I was thinking this morning about Rocky and Bullwinkle. That part in every show where the moose says, "Hey Rocky, watch me pull a rabbit out of my hat." To which the squirrel replies, "Again? That trick never works." Except it does. After a fashion. Bullwinkle does not, in fact produce a rabbit, but he does prestidigitate a bear, a tiger, a rhino and a lion. Like the moose says I guess he doesn't know his own strength.
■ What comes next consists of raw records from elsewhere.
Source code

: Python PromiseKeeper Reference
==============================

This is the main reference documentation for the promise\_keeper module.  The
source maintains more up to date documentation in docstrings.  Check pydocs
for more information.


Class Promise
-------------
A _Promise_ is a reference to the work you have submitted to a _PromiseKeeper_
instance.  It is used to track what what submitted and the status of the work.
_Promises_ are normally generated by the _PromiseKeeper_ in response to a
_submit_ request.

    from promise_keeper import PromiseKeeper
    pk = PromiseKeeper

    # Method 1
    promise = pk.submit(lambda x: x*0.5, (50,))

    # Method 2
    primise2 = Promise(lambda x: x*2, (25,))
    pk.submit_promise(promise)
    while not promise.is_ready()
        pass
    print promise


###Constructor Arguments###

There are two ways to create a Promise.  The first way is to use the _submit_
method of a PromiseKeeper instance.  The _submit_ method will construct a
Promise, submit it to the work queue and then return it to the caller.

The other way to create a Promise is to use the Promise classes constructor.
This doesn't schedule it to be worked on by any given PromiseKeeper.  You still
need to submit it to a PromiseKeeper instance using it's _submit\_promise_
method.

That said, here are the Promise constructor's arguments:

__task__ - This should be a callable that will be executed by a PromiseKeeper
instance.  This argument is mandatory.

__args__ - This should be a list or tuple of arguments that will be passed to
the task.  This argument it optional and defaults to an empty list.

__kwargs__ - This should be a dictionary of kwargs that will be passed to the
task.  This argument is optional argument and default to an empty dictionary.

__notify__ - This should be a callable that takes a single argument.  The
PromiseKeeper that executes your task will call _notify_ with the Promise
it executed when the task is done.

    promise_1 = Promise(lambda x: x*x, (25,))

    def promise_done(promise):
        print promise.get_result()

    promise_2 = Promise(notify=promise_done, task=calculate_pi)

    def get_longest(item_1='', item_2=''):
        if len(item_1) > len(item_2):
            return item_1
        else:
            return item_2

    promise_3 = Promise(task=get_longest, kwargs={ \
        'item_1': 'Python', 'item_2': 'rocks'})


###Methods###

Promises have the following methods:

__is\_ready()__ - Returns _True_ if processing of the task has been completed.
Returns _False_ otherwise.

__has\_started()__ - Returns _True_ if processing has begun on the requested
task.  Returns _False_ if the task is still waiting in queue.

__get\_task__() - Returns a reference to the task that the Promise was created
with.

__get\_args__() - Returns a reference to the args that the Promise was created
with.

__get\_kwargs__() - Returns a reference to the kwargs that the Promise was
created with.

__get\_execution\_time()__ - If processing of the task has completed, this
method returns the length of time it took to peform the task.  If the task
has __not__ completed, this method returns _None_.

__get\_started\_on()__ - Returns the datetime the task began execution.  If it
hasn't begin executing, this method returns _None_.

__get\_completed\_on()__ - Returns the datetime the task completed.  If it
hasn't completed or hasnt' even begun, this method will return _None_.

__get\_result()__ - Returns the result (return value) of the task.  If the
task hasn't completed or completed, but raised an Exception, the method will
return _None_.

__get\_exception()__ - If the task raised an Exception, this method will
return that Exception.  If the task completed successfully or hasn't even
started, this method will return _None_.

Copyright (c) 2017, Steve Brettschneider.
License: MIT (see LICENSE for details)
It is not, as it turns out, pulling rabbits out of hats. But when it comes to making something out of nothing, it turns out that he's pretty amazing. These images are the ones that came to my mind as I reflected on the GameStop peccadillo. By means of introduction, I have never been a big fan of the stock market. I refer to it as "pretend money." During the last four years as the former game show host would honk his joy horn every time the Dow closed at some new record or other, I tried to imagine how this translated to prosperity. Was this an indicator of our nation's wealth, or just a slice off the top? That thin slice that we refer to as "the one percent." These are the folks who are making the money when the market goes this way or that. These are the folks that seem to make money whether or not the market goes up or down. They make money when jobs are created. They make money when jobs are eliminated. When jobs are eliminated, the people who had those jobs no longer make money. But that one percent? Somehow they just keep making money.
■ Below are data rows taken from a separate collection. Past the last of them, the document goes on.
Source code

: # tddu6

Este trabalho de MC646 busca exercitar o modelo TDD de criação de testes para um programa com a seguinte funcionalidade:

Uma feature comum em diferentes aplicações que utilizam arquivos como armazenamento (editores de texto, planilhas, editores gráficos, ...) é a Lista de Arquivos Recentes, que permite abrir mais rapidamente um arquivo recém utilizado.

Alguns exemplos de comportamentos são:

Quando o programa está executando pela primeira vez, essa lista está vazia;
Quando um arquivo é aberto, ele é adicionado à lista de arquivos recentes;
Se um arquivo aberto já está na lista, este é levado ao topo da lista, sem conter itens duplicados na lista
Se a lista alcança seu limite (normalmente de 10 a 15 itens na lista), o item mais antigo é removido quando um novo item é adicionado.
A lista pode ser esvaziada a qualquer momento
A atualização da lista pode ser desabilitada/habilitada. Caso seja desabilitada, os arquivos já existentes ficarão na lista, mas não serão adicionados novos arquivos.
Hedge fund manager. That's the job everyone wants. I looked it up on Investopedia. It says, "Managing a hedge fund can be an attractive career option because of its potential to be extremely lucrative." Which leads to the logical question, "What's a hedge fund?" Would you believe that it has nothing to do with gardening? It's got everything to do with making money. It's investing.
Making something out of nothing. It's magic. And until very recently, it was only a select few who got the something, and the nothing wasn't really that: nothing. The nothing was all about speculation. Will this company do better next year or worse? It makes sense to think that a company like GameStop, which deals in new and used video games would make less money this year because so many people have stopped going to the malls where their stores used to be. The ones that have closed because of the pandemic, and the ones that have closed because so many video game companies have stopped selling discs in boxes and gone to online digital sales. You might speculate that this company would experience a downturn. Which would make a good investment opportunity, if you wanted to pick up some stock cheap.
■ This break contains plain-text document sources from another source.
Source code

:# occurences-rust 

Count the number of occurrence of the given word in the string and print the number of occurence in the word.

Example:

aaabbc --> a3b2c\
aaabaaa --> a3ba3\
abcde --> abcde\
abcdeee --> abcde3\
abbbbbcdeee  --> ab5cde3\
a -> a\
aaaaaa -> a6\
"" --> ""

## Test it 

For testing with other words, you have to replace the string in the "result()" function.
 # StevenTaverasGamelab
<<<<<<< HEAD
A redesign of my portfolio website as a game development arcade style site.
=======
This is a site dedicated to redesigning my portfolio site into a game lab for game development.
Which is what a bunch of folks out there on Al Gore's Internet decided to do. Kind of like a prank. Or maybe out of a sense of nostalgia for the way things used to be. These once and future gamers now have access to online trading apps that allow them to buy and sell stocks just like the big boys. That's how these apps were marketed to them, anyway. So all of a sudden, this GameStop prank turns into a real mess for the big boys. Hedge funds start getting affected. The truckloads of money headed to the mansions of the one percent are a little lighter.
Panic set in. And then those little rascals decided they wanted to rescue movie theaters, so they started snapping up stock for AMC. And way up high in those distant towers, money that should have been trucked into their vaults was finding its way into the pockets of these - well - nerds. Everybody knows nerds don't make that kind of money.
But they did. Which is why word came down that they needed to stop all that. It wasn't their place. Suddenly, there was no more GameStop stock to buy or sell. Or AMC. There would be no radical redistribution of wealth. There would be no magic. Not in the stock market.
But for just a moment there, they pulled a rabbit out of a hat. A pretty good trick.